### Task directions:
Repeat the items from the start up to and including the line with "At how many categories does at least one series exceed 261492?", swapping "series" for "data set" and leaving everything else unchanged.

### Extracted material:

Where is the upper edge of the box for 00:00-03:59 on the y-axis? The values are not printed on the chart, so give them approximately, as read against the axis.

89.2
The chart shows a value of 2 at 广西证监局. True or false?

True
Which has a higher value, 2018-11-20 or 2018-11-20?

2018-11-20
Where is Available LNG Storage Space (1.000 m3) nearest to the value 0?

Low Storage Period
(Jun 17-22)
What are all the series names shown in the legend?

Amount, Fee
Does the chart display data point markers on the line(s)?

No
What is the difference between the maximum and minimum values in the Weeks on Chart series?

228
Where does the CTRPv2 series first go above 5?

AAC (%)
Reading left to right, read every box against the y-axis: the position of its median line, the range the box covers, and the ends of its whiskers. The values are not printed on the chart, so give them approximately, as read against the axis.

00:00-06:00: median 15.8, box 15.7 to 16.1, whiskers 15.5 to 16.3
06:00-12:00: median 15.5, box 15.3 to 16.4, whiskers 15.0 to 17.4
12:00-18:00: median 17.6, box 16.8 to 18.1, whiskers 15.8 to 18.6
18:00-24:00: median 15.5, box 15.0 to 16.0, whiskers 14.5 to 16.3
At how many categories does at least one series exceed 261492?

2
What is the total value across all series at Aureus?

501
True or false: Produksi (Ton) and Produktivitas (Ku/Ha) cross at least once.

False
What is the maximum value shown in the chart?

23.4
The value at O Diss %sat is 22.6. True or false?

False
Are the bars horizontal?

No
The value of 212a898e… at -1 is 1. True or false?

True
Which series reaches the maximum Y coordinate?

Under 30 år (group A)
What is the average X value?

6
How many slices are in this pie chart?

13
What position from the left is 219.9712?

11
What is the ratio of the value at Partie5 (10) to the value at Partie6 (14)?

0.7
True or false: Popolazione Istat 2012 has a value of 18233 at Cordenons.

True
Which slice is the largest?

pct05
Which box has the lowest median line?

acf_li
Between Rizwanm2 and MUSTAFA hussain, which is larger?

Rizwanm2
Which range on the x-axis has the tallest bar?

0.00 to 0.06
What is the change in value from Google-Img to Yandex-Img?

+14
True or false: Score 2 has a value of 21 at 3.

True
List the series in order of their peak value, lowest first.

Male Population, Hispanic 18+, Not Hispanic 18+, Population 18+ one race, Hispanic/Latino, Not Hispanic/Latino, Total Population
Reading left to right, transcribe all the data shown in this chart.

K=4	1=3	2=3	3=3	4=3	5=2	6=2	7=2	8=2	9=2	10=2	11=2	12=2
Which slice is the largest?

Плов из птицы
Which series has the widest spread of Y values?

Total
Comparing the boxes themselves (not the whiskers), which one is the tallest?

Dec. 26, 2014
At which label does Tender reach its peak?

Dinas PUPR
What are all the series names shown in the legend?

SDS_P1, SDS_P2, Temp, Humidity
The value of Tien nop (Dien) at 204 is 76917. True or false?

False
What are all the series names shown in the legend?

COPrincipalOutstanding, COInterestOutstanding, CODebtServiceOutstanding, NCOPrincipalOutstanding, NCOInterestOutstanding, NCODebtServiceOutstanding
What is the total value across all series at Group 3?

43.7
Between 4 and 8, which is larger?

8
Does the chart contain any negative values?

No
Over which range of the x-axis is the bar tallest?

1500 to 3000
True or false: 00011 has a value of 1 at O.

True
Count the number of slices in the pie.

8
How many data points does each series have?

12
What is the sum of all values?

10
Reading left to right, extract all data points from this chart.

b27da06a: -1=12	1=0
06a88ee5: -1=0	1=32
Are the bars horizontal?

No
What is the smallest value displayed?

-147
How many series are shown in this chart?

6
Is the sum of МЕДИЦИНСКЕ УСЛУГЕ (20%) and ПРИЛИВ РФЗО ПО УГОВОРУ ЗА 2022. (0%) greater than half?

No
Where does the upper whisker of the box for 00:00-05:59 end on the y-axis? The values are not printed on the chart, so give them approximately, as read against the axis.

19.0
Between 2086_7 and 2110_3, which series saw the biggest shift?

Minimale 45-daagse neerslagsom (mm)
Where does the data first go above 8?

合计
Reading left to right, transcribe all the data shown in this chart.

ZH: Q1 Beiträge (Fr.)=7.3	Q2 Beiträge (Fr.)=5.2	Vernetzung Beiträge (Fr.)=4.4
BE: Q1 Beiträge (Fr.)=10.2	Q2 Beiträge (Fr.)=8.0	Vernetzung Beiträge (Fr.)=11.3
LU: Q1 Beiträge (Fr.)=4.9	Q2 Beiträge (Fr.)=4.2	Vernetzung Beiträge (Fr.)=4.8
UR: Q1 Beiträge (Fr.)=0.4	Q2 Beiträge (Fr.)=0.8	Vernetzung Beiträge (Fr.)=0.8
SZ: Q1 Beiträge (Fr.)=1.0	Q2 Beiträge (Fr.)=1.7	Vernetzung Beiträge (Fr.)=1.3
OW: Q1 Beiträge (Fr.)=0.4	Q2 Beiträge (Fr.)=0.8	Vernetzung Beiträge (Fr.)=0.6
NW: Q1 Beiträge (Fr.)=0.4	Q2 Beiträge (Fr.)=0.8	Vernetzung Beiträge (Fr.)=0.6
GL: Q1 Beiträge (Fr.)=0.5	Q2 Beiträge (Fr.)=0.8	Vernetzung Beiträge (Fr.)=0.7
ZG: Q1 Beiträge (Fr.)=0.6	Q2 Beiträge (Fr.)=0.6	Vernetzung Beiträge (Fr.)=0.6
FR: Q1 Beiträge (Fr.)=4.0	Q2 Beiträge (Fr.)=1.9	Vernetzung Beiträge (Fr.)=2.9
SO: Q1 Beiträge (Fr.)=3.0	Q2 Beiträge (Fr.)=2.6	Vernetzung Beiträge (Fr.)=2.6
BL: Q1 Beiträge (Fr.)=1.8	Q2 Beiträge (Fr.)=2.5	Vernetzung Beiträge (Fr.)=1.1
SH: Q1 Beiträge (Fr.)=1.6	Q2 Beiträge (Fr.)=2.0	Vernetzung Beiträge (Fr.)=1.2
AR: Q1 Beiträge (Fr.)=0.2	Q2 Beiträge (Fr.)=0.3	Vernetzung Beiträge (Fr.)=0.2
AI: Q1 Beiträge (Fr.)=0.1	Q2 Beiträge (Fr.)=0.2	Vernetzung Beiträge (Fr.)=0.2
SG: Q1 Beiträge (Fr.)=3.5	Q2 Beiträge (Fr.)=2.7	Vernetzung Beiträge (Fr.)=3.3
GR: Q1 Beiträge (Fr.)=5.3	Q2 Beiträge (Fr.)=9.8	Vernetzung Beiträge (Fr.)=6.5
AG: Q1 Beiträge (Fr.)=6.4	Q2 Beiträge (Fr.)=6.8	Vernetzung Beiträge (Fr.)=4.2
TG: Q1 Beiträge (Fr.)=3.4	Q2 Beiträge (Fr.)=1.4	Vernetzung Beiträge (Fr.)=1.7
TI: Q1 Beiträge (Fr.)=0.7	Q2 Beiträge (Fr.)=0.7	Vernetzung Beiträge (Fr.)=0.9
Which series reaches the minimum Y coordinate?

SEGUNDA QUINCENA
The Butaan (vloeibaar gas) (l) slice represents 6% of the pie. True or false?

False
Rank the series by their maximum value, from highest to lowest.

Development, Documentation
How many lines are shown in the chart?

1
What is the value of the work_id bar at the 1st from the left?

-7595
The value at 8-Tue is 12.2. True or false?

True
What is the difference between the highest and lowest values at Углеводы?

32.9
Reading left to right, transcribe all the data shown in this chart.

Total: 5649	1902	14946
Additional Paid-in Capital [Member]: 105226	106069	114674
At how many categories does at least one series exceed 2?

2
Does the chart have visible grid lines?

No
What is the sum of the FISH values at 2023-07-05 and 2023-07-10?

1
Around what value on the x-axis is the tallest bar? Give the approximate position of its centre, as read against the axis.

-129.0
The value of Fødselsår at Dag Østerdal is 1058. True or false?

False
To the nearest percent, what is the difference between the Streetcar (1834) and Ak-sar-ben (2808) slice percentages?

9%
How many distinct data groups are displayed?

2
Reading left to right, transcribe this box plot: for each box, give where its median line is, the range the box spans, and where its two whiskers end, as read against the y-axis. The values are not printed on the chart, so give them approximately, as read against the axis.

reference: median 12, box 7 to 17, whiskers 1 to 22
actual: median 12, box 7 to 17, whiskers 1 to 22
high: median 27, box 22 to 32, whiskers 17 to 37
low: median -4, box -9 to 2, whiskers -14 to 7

### Task solution:
Where is the upper edge of the box for 00:00-03:59 on the y-axis? The values are not printed on the chart, so give them approximately, as read against the axis.

89.2
The chart shows a value of 2 at 广西证监局. True or false?

True
Which has a higher value, 2018-11-20 or 2018-11-20?

2018-11-20
Where is Available LNG Storage Space (1.000 m3) nearest to the value 0?

Low Storage Period
(Jun 17-22)
What are all the data set names shown in the legend?

Amount, Fee
Does the chart display data point markers on the line(s)?

No
What is the difference between the maximum and minimum values in the Weeks on Chart data set?

228
Where does the CTRPv2 data set first go above 5?

AAC (%)
Reading left to right, read every box against the y-axis: the position of its median line, the range the box covers, and the ends of its whiskers. The values are not printed on the chart, so give them approximately, as read against the axis.

00:00-06:00: median 15.8, box 15.7 to 16.1, whiskers 15.5 to 16.3
06:00-12:00: median 15.5, box 15.3 to 16.4, whiskers 15.0 to 17.4
12:00-18:00: median 17.6, box 16.8 to 18.1, whiskers 15.8 to 18.6
18:00-24:00: median 15.5, box 15.0 to 16.0, whiskers 14.5 to 16.3
At how many categories does at least one data set exceed 261492?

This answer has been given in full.